Mapping Brazilian Savanna Physiognomies using WorldView-2 Imagery and Geographic Object Based Image Analysis
Abstract
Brazilian Savanna, or just Cerrado, is considered one of the 25 hotspots for biodiversity conservation priority in the world. Cerrado occurs on the central part of Brazil and has three major natural formations: Grasslands, Savannas and Forests. However, the challenge on mapping Cerrado relies on the division of these major formations into specific physiognomies. Distinguishing each of these physiognomies is an important task to better evaluate smaller ecosystems, access carbon storage with greater precision and improve the exactitude of greenhouse gases emissions. Thus, the aim of this work is to evaluate the potential of very high spatial resolution imagery in order to improve the classification of 8 Cerrado physiognomies: Rocky Grasslands, Open Grasslands, Shrub Grasslands, Shrub Savanna, Typical Savanna, Dense Savanna, Flooded Plains with Palmtrees and Evergreen Forest. A WorldView-2 image was used for a protect area with over 30 thousand hectares of preserved Cerrado vegetation.
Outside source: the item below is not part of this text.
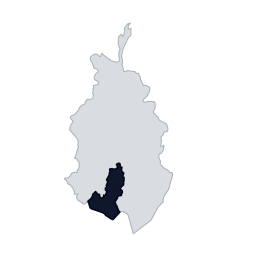 Farah highlighted on a map of Afghanistan, rotated 304°
{"feature_id": "AFG-1749", "entity_name": "Farah", "entity_type": "Province", "adm_level": 1, "iso_a3": "AFG", "parent_name": "Afghanistan", "parent_adm1": "", "projection": "albers", "projection_center": [62.843, 32.453], "detail": "fine", "context": "in_parent", "style": "filled", "palette": "ink", "viewbox_px": 256, "rotation_deg": 304, "n_neighbors": 0, "source": "natural_earth", "source_scale": "10m", "svg_char_len": 7718}
<svg xmlns="http://www.w3.org/2000/svg" viewBox="0 0 256 256"><g transform="rotate(304 128 128)"><path d="M113.9,77.0L118.2,76.4L121.1,76.9L122.7,78.3L124.3,78.7L125.7,77.9L126.6,77.7L127.0,78.1L127.7,78.3L128.9,78.2L129.5,78.6L129.7,79.5L130.6,80.6L132.2,81.9L133.5,82.2L135.3,81.0L135.9,81.1L136.1,80.7L136.3,79.9L137.3,79.1L139.2,78.3L140.3,77.7L140.6,77.1L141.3,76.9L142.0,77.1L142.5,76.8L142.8,76.1L143.5,75.8L144.1,75.9L146.9,78.3L148.0,79.0L148.5,78.8L149.7,77.4L149.8,76.1L149.4,74.5L149.5,73.1L150.4,72.1L151.9,71.3L154.3,71.0L155.7,71.0L156.3,71.5L157.0,71.7L158.0,71.7L158.8,71.1L159.4,69.8L159.4,68.2L158.6,66.5L158.7,65.9L159.8,64.9L161.0,63.4L162.1,61.6L163.1,59.3L164.4,57.9L166.1,57.3L168.2,57.7L170.8,59.2L171.9,61.2L171.5,63.7L171.5,65.0L172.1,65.2L174.8,64.5L175.2,64.8L175.2,65.5L174.9,66.6L174.7,69.6L174.4,76.8L175.9,81.0L176.8,82.6L177.7,83.1L178.6,83.2L179.4,83.0L181.0,81.8L183.4,79.5L185.8,78.1L189.4,77.0L190.4,74.8L191.9,73.2L195.5,70.7L197.5,69.6L198.7,69.4L201.7,69.9L201.9,70.5L201.8,71.2L201.0,71.9L200.8,72.4L201.2,72.7L202.3,72.7L207.2,70.7L208.2,69.3L209.3,69.1L211.5,69.4L213.1,69.1L214.0,69.5L216.2,71.2L215.5,71.4L214.6,71.1L214.1,70.5L212.1,71.6L210.0,73.0L210.1,73.3L212.3,74.8L208.3,77.2L206.5,78.5L206.0,78.5L203.1,77.8L195.2,78.9L189.2,80.1L187.0,81.3L184.8,81.9L183.7,82.6L183.1,83.6L179.9,86.2L179.4,87.0L177.5,87.1L175.8,89.4L173.1,92.3L172.6,93.5L173.1,94.1L174.7,94.9L175.4,95.8L176.7,98.2L177.3,99.9L178.0,100.6L178.5,102.7L178.0,104.0L178.0,104.6L179.1,106.1L178.9,106.6L178.2,107.4L177.3,109.6L175.4,111.2L174.6,112.6L173.4,114.2L172.9,115.5L172.3,116.3L171.7,116.7L171.9,117.3L172.5,118.1L173.5,119.0L173.7,122.8L173.3,123.9L170.8,125.1L168.4,125.7L165.4,126.0L164.3,125.9L160.0,124.8L158.7,125.6L158.6,127.3L161.1,129.8L162.2,131.3L163.5,133.7L164.4,134.9L164.2,136.2L160.0,139.2L157.3,139.6L155.6,140.2L154.8,140.9L154.3,143.8L153.8,144.9L153.9,146.1L153.4,147.6L152.5,148.5L152.0,150.0L152.9,157.6L150.6,160.7L149.2,161.9L147.9,162.5L146.8,162.4L145.2,160.7L144.2,160.1L143.2,160.3L142.3,161.0L140.7,160.8L139.3,160.3L138.6,160.4L138.2,161.0L136.8,162.4L133.3,164.5L131.9,164.8L131.2,165.3L131.5,166.1L132.2,166.7L133.4,167.1L133.4,167.7L131.6,168.7L129.8,169.5L127.7,169.8L125.4,169.5L124.2,168.7L122.9,168.7L121.7,169.4L120.4,170.5L118.8,173.2L116.2,174.9L115.6,176.6L114.9,179.6L115.3,184.0L115.1,185.9L114.5,187.2L114.7,188.2L115.6,189.3L115.3,190.1L114.5,190.9L113.8,191.4L99.6,196.0L97.3,196.1L96.1,196.0L92.0,196.0L90.3,196.4L88.6,197.0L87.4,197.7L86.4,198.7L84.7,198.2L79.4,197.2L64.9,198.6L63.5,198.3L43.3,191.5L55.9,176.8L56.2,175.6L56.3,173.2L55.6,169.9L54.3,168.4L43.5,166.6L43.1,164.0L43.3,162.9L43.1,160.7L43.2,159.1L43.7,156.3L43.8,155.1L40.6,142.7L40.6,141.5L42.7,138.7L45.3,136.0L45.1,135.4L43.9,135.1L41.9,135.0L40.9,134.6L40.1,133.8L39.8,132.7L40.4,130.7L40.0,126.9L42.0,123.7L45.1,123.5L43.6,121.1L43.3,120.9L43.1,120.5L43.3,120.1L44.1,119.9L46.0,118.5L46.1,117.6L47.7,115.4L47.6,114.4L48.6,111.8L48.1,110.0L48.0,109.1L49.1,108.5L49.9,106.0L50.3,105.4L50.3,104.8L50.1,103.8L51.1,103.7L52.1,105.0L53.6,106.3L54.5,106.7L55.8,106.9L58.5,106.5L59.1,106.6L61.9,109.0L62.4,109.6L62.6,110.5L63.1,110.8L64.0,109.9L65.0,109.6L66.8,109.8L67.8,109.5L72.4,106.6L72.7,104.8L73.2,103.7L73.8,103.1L73.0,100.9L73.3,100.5L73.9,100.3L75.4,100.3L82.3,97.9L84.1,97.9L84.5,97.7L84.7,97.1L85.1,96.4L88.4,94.6L90.3,92.8L90.9,91.5L93.8,80.8L95.4,79.8L97.1,79.1L102.8,78.7L103.7,75.4L104.2,74.6L105.2,73.9L109.4,76.1L113.9,77.0Z" fill="#d9dde1" stroke="#a8b0b8" stroke-width="1"/><path d="M53.6,168.3L43.9,166.8L43.5,166.6L43.3,165.1L43.2,164.4L43.1,164.0L43.3,162.9L43.2,161.5L43.2,160.8L43.3,159.8L43.3,159.5L43.1,159.2L43.2,158.7L43.0,158.4L43.1,158.2L43.5,157.8L43.5,157.5L43.7,156.3L43.8,155.1L42.9,151.3L40.8,143.7L40.6,142.7L40.6,141.5L40.7,141.3L43.2,138.0L43.6,137.7L44.0,137.5L44.1,137.3L44.2,137.0L44.2,136.7L44.2,136.2L44.4,136.1L45.0,136.1L45.3,135.8L46.0,135.9L46.7,136.3L48.4,136.7L49.3,136.8L51.1,136.6L51.3,136.6L51.5,136.6L51.9,136.8L52.0,136.8L52.4,136.6L52.5,136.5L52.7,136.4L52.8,136.1L53.0,136.0L53.3,135.9L53.9,135.9L54.5,136.1L54.7,136.3L54.9,136.3L55.3,136.3L56.2,136.4L57.1,136.6L57.2,136.8L57.2,137.0L56.9,137.4L56.9,137.5L56.8,138.4L56.7,138.6L56.4,138.9L56.3,139.1L56.2,139.1L56.1,139.3L55.9,139.5L55.9,139.8L56.4,140.3L57.0,141.3L56.9,141.6L56.5,141.9L56.4,142.0L56.2,142.3L55.7,142.7L55.6,142.8L55.4,143.2L55.2,143.3L55.0,143.5L54.9,143.5L54.8,143.8L54.7,144.3L54.7,144.9L54.7,145.1L54.8,145.3L55.0,145.4L55.1,145.5L55.9,145.5L56.0,145.6L56.3,146.0L56.8,146.4L57.0,146.6L57.4,146.5L57.8,145.9L58.5,145.5L58.7,145.4L58.9,145.4L59.0,145.5L59.0,145.9L59.0,146.1L59.1,146.3L59.1,146.5L59.2,146.8L59.3,146.9L59.4,147.1L59.5,147.1L59.9,147.1L60.2,147.0L60.6,146.6L60.9,146.5L61.2,146.4L62.3,146.3L62.8,146.2L63.1,146.2L63.3,146.3L63.5,146.2L63.4,145.9L63.8,145.1L63.8,144.8L63.8,144.6L63.8,144.4L63.9,144.1L64.0,143.9L64.6,143.5L64.9,143.2L65.5,143.0L65.6,142.9L65.8,142.9L65.9,143.0L66.3,143.1L66.6,143.2L67.2,143.0L67.7,142.9L67.9,142.8L68.1,142.6L68.2,142.4L68.3,142.1L68.9,142.1L69.1,142.0L69.3,142.0L70.4,141.6L70.7,141.6L70.7,141.8L70.8,141.9L71.9,141.5L72.3,141.2L72.4,140.8L72.4,140.5L72.7,139.9L72.8,139.6L72.9,139.4L73.0,139.3L73.3,139.2L73.5,139.0L73.9,139.2L74.4,139.2L74.5,139.2L75.5,138.9L78.1,138.7L78.8,138.6L79.3,138.4L79.7,138.0L80.0,137.8L80.4,137.7L80.9,137.5L81.8,137.4L82.0,137.4L82.2,137.2L82.4,136.9L82.6,136.6L82.8,136.4L83.0,136.2L83.6,136.0L83.9,135.9L84.4,136.2L84.6,136.4L85.3,137.5L85.7,138.5L85.8,138.6L85.8,138.8L85.8,139.1L85.8,139.3L85.8,139.5L86.1,139.7L86.3,139.7L86.4,139.8L86.5,140.0L86.8,140.2L86.9,140.4L87.2,141.1L87.3,141.3L87.7,141.3L87.7,141.2L87.8,141.3L88.1,141.6L88.7,141.9L88.8,141.9L88.9,141.7L89.0,141.7L89.5,141.6L89.6,141.4L89.3,141.1L89.4,140.9L89.8,140.8L90.0,140.7L90.3,140.5L90.4,140.4L90.5,140.2L90.9,139.8L91.1,139.0L91.3,138.8L91.5,138.8L91.8,138.9L91.8,139.0L92.0,139.2L92.1,139.3L92.3,139.4L92.5,139.4L92.9,139.4L93.1,139.4L93.2,139.5L93.3,139.9L93.7,140.2L93.9,140.4L93.9,140.5L93.5,140.9L93.4,141.0L93.4,141.3L93.4,141.5L93.6,141.6L92.5,142.5L92.4,142.7L92.3,142.8L92.2,143.0L91.9,143.2L91.8,143.4L91.7,143.5L91.8,143.7L91.8,143.8L91.8,144.0L91.6,144.2L91.5,144.5L91.4,144.6L91.5,144.7L91.8,144.8L91.9,145.0L90.1,145.8L89.8,145.9L89.7,145.9L89.6,146.0L89.3,146.4L89.1,146.6L88.9,146.9L88.9,147.0L88.8,147.3L88.7,147.4L88.2,147.8L88.0,148.0L87.9,148.3L87.8,148.5L88.1,148.6L88.4,148.8L88.3,149.1L88.4,149.4L88.2,149.5L87.4,150.0L87.0,150.2L86.9,150.3L86.2,150.3L85.3,150.5L85.2,150.5L85.0,150.4L84.9,150.3L84.6,150.5L84.5,150.9L84.6,151.2L84.6,151.3L84.8,151.5L84.9,151.9L84.9,152.1L84.8,152.3L84.6,152.3L84.4,152.5L84.2,152.6L84.1,152.9L83.9,153.0L83.8,152.9L83.7,152.8L82.7,153.6L82.5,153.8L82.5,154.0L82.4,154.1L82.2,154.2L81.8,154.1L81.7,154.1L81.1,154.2L81.0,154.3L80.3,155.0L80.1,155.1L79.9,155.3L78.9,155.8L78.6,156.0L78.3,156.1L75.9,155.5L74.6,155.4L74.0,155.2L73.8,155.3L73.7,155.3L73.3,155.7L73.2,155.9L73.1,156.0L73.0,156.4L72.9,156.6L72.9,157.7L72.9,157.9L72.8,158.1L72.7,158.2L72.6,158.4L72.4,158.6L72.2,158.8L71.7,159.2L71.5,159.3L70.8,159.5L70.1,159.5L68.8,159.9L68.4,160.2L68.1,160.0L66.6,158.3L66.4,158.1L66.2,158.1L65.8,158.0L65.6,158.0L65.4,158.0L63.9,158.4L58.6,158.7L58.5,158.9L58.5,159.0L58.6,159.4L58.6,159.8L58.6,160.0L58.4,160.2L57.6,160.6L57.4,160.8L57.3,161.0L57.4,161.5L57.5,161.8L57.4,162.0L57.2,162.4L56.8,162.8L56.6,163.0L56.2,163.4L55.6,164.5L55.2,165.0L54.9,165.2L54.6,165.1L54.4,165.2L54.4,165.3L54.4,165.6L54.4,165.8L54.5,165.9L54.6,166.1L54.5,166.3L54.3,166.6L54.2,166.6L53.9,166.5L53.7,166.4L53.7,166.6L53.7,166.9L53.8,167.0L54.0,167.1L53.9,167.4L53.9,167.6L53.9,167.8L53.6,168.3Z" fill="#0f172a" stroke="#020617" stroke-width="1.5"/></g></svg>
Features such as surface reflectance, vegetation indices, tasseled cap transformation and spectral linear mixture models were used on the automatic classification. Random Forests algorithm was used with a 10-fold cross-validation. The Global Accuracy was of 67.7%. Values above 70% of User's Accuracy were obtained for classes such as Rocky Grasslands, Open Grasslands, Typical Savanna and Evergreen Forest. On the other hand, Flooded Plains with Palmtrees were omitted from the classification. Omission errors were also noticed for the classes of Shrub Savanna and Dense Savanna; they were sometimes misclassified as Typical Savanna which has a similar vegetation structure and tree cover percentage. The use of very high resolution images provided advantages on distinguishing Cerrado physiognomies on an automatic classification procedure. The detection of some classes was very precise and, despite the obtained misclassifications, it is an advance to distinguish some physiognomies that lower spatial resolution sensors are, hardly never, capable of distinguishing.